Me? I'm butchering the ever-growing pile of logs in my driveway...

So far, I've cut pecan, mesquite, sycamore, catalpa, box elder, and a cherry burl that a friend from GCWA brought by this morning.

I've got...hornbeam, cottonwood, ash, elm, oak, pear and more pecan and mesquite to go...

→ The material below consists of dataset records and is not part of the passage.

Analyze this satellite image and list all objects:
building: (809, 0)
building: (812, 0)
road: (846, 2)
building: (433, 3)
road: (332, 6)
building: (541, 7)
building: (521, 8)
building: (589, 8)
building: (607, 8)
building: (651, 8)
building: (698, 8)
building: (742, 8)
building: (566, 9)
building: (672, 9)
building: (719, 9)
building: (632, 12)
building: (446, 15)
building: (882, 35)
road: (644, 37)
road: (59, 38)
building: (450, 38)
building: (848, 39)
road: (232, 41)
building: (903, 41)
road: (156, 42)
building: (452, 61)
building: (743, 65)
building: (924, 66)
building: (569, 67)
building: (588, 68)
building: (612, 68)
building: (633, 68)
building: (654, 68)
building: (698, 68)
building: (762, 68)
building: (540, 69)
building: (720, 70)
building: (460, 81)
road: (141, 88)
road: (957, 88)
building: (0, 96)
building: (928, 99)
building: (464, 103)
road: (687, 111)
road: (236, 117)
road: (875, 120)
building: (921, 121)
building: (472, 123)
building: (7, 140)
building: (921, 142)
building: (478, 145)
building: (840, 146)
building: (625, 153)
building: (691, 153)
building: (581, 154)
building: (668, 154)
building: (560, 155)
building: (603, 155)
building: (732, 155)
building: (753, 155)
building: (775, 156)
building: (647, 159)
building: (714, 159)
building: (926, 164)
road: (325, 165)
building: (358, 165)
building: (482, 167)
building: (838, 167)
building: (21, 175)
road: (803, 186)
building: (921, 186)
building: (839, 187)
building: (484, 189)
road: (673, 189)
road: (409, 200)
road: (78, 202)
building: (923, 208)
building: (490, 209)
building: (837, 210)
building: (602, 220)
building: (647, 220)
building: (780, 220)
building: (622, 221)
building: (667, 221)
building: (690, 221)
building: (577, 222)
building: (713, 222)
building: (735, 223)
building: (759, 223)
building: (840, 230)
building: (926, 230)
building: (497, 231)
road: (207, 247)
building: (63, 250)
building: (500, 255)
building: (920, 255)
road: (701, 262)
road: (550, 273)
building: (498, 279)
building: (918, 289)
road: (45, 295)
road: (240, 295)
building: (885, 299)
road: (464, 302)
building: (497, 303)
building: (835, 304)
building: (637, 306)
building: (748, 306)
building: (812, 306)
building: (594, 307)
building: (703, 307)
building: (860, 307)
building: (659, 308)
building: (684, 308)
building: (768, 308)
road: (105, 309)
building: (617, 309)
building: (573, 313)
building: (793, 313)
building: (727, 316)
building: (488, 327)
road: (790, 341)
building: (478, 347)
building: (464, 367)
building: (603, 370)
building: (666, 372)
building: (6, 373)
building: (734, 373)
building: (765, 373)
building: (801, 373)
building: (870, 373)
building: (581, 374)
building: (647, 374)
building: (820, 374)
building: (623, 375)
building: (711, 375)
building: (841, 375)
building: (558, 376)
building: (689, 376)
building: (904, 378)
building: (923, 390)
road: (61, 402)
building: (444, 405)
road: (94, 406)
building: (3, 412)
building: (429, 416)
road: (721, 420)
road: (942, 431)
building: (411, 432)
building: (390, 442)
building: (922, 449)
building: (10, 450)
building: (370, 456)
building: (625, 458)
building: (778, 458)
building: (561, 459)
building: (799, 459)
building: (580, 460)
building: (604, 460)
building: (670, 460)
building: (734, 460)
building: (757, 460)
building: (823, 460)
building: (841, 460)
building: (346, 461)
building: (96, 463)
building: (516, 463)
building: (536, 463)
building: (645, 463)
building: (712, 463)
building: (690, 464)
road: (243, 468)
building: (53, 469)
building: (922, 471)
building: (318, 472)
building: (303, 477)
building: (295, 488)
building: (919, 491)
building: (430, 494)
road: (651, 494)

not sure what else I'll find in the woodpile as I get down to the bottom....


----------



## JS Fog (Sep 4, 2012)

I can spend my Easter in your driveway loading wood if you need me to get it out of you way.


----------



## speckle-catcher (May 20, 2004)

You need to be supervising the garden work at your house.


----------



## JS Fog (Sep 4, 2012)

*Garden Supervision*

Gardening was going well. Look what we have harvested so far. I might need you and your saw again. After we picked these nice root balls and started putting in the rows to plant new trees we blow a hydraulic cylinder. Hope to have the doze back next week.


----------



## speckle-catcher (May 20, 2004)

you need to spend a few weeks working that stump over with a pressure washer before I run my saw through it. :biggrin:


----------



## BertS (May 21, 2004)

why is your four wheeler flipping everyone off?


----------



## RB II (Feb 26, 2009)

Gotta love digging up a sweetgum cluster. Might be the hardest tree to dig up in the world!!!!


----------



## JS Fog (Sep 4, 2012)

The four wheeler was just flipping off speckle-catcher, but I don't think he saw it. The tree stumps are tallow.


----------



## speckle-catcher (May 20, 2004)

I saw it, and wasn't going to comment.

did you get that saw? you can cut it up.

I'll supervise.


----------